Task brief -
Set down the lines below exactly as they appear, starting at the line that contains "What is the difference" and ending at the end of the lines, leaving out any pictures.

———

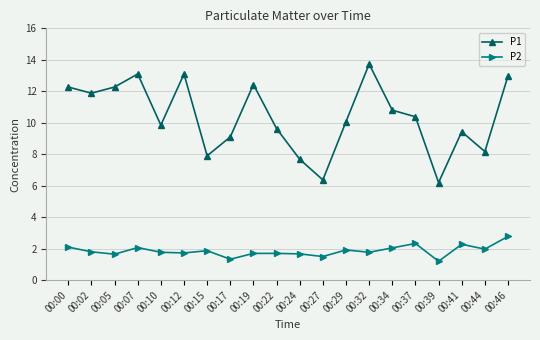

Is it true that P1 equals 4.3 at 00:15?

False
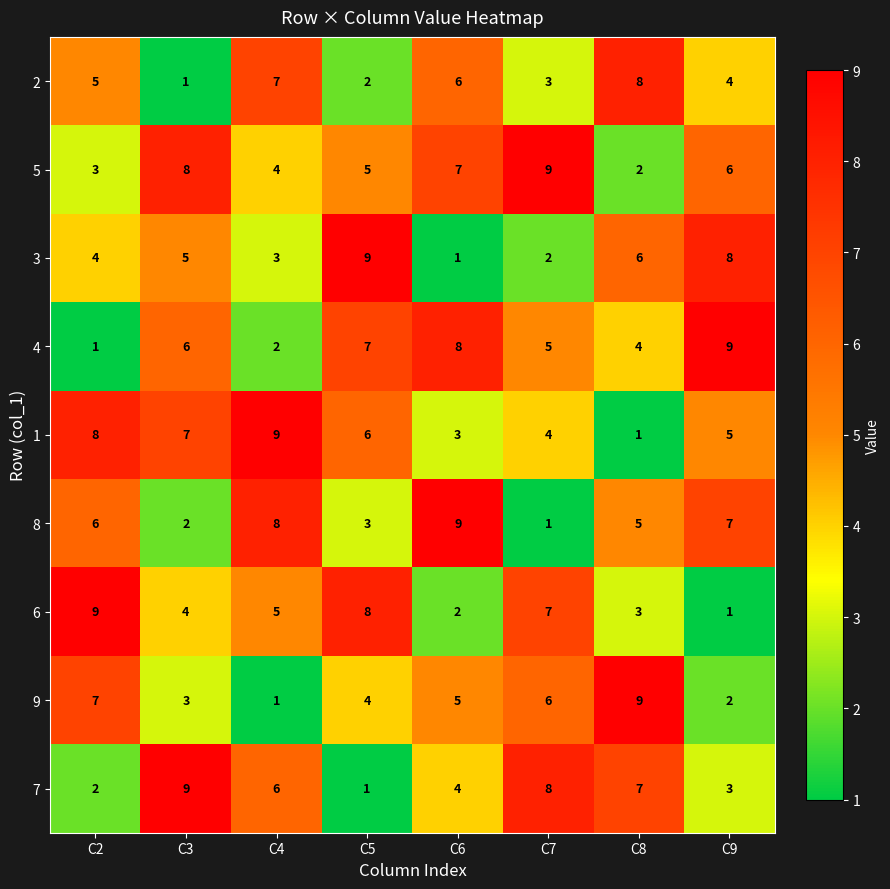

What is the difference between the highest and lowest values at C9?

8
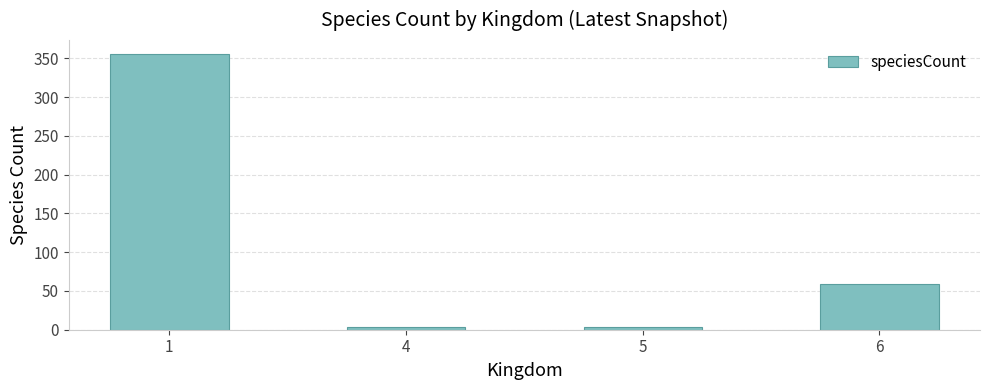

What is the greatest value displayed?

356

———

Answer area -
What is the difference between the highest and lowest values at C9?

8

What is the greatest value displayed?

356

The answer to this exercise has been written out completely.